32- Ve bir dalga onları gölgeler gibi kapladığı zaman Allah'ı, o yaşam sistemlerini sadece O'na özgüleyenler olarak çağırırlar. O, onları o karaya (çıkarıp) kurtardığında ise, içlerinden bir kısmı orta yol tutandır. Ve bizim ayetlerimizi her bir aşırı vefasız azılı gerçeği örtücüden başkası ısrarla reddetmiyor.
33- Ey o insanlar, siz Efendinize karşı korunun ve öyle bir güne karşı endişelenin ki, bir baba kendi çocuğundan yana hiçbir karşılık veremez ve bir çocuk o da babasından yana hiçbir şeyle karşılık verici değildir. Şüphesiz ki Allah'ın söz vermesi bir gerçektir. Öyleyse bu şimdiki yaşam sakın sizi aldatmasın ve o aldatıcı da sakın sizi Allah'a karşı aldatmasın.

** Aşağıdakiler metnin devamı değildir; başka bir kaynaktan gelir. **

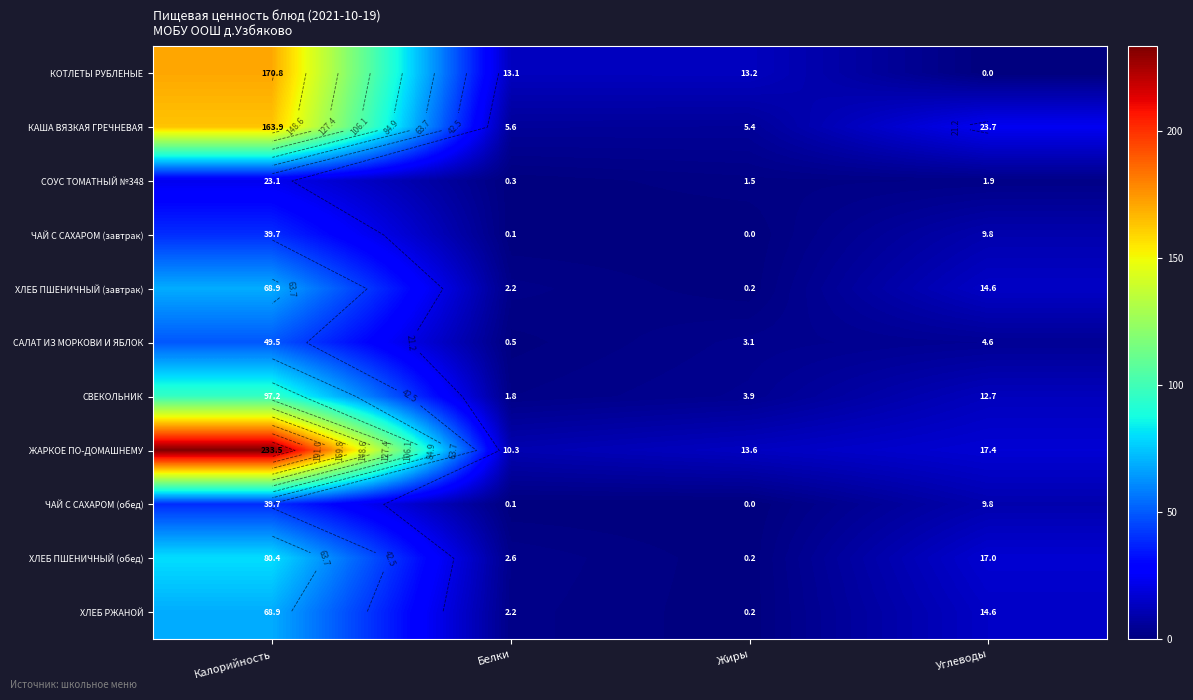

How many categories are shown in the chart?

4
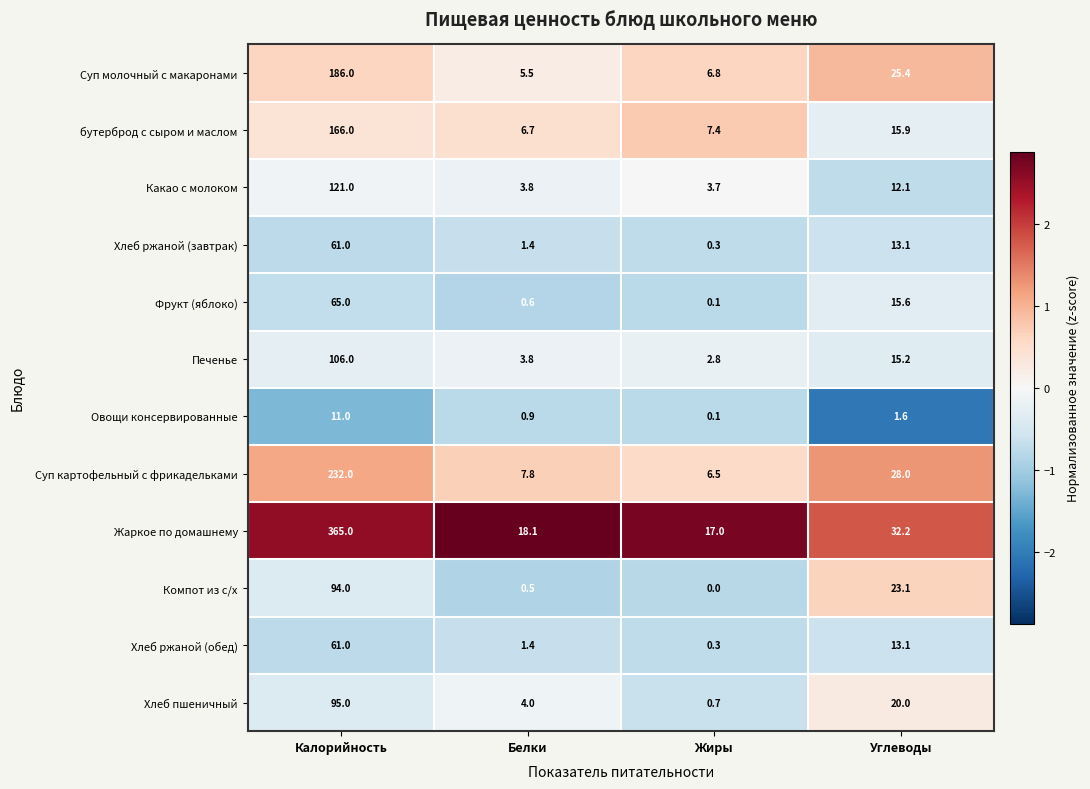

The бутерброд с сыром и маслом series shows 7.4 at Жиры. True or false?

True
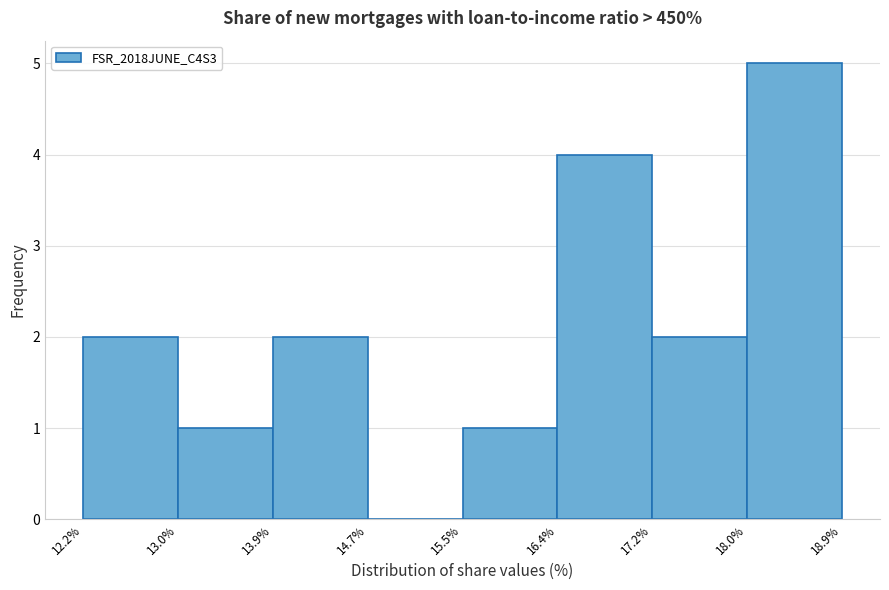

Reading left to right, list every bar in this chart as the range it spans on the x-axis followed by its height. The values are not printed on the chart, so give them approximately, as read against the axis.

12.2% to 13.0%: 2
13.0% to 13.9%: 1
13.9% to 14.7%: 2
14.7% to 15.5%: 0
15.5% to 16.4%: 1
16.4% to 17.2%: 4
17.2% to 18.0%: 2
18.0% to 18.9%: 5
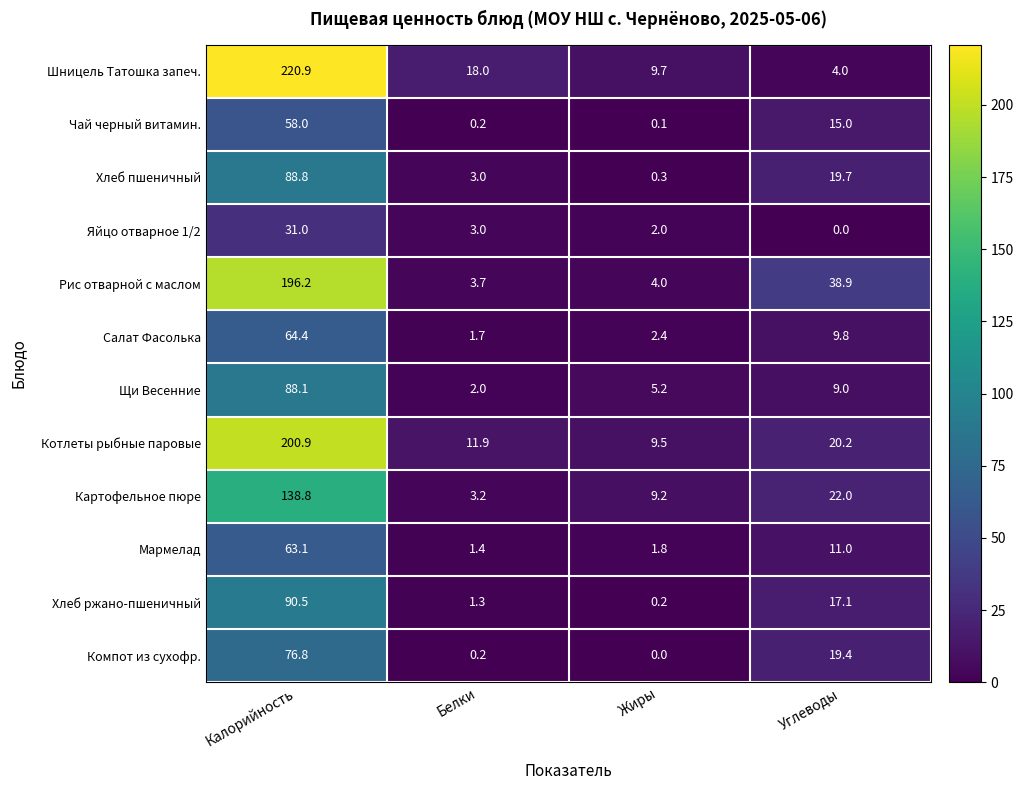

How many distinct data groups are displayed?

12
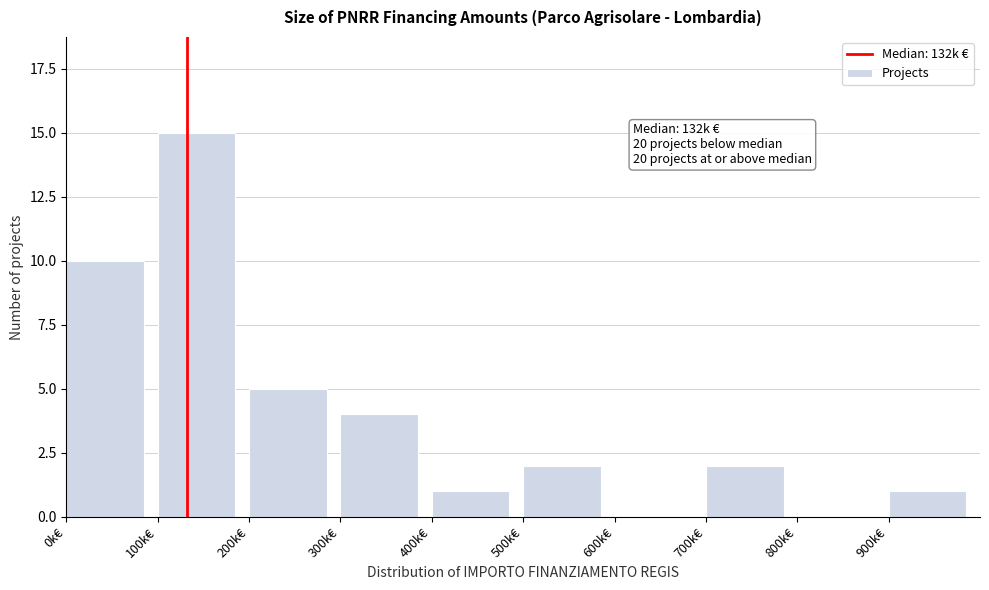

Reading left to right, transcribe all the data shown in this chart.

0k€=10	100k€=15	200k€=5	300k€=4	400k€=1	500k€=2	600k€=0	700k€=2	800k€=0	900k€=1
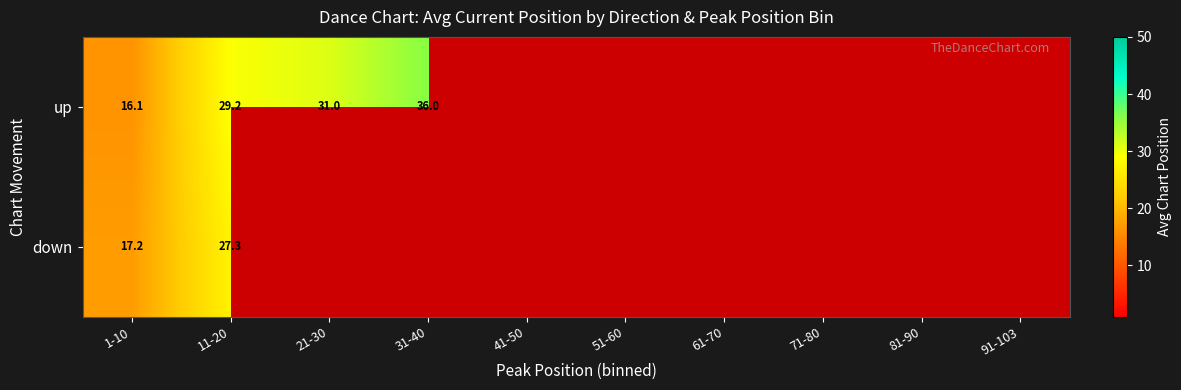

What is the maximum value for down?

27.3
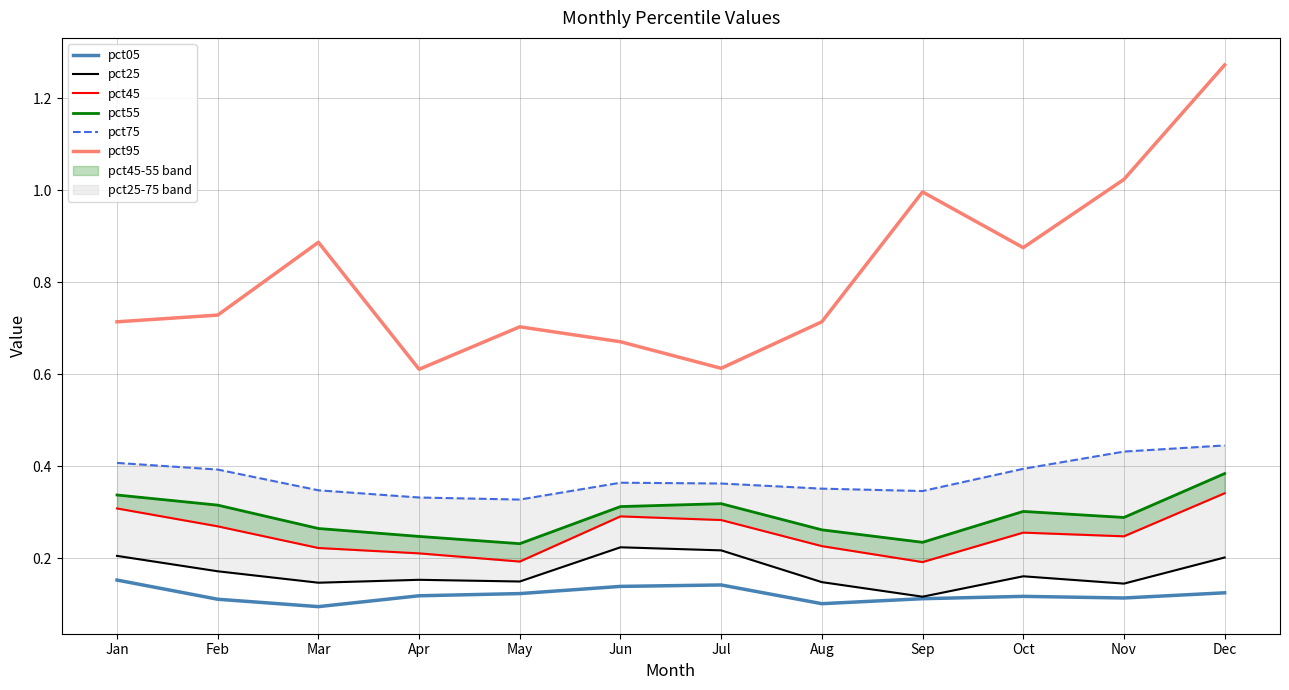

The value of pct45 at Nov is 0.1. True or false?

False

34- Şüphesiz ki Allah, o anın bilgisi O'nun yanındadır. Ve o yağmuru indirir. Ve o rahimlerin içindeki şeyleri bilir. Ve bir benlik bir sabah serinliği neyi kazanacağını sezemiyor. Ve bir benlik hangi yerde öleceğini de sezemiyor. Şüphesiz ki Allah, bir en iyi bilicidir, bir en iyi haber alıcıdır.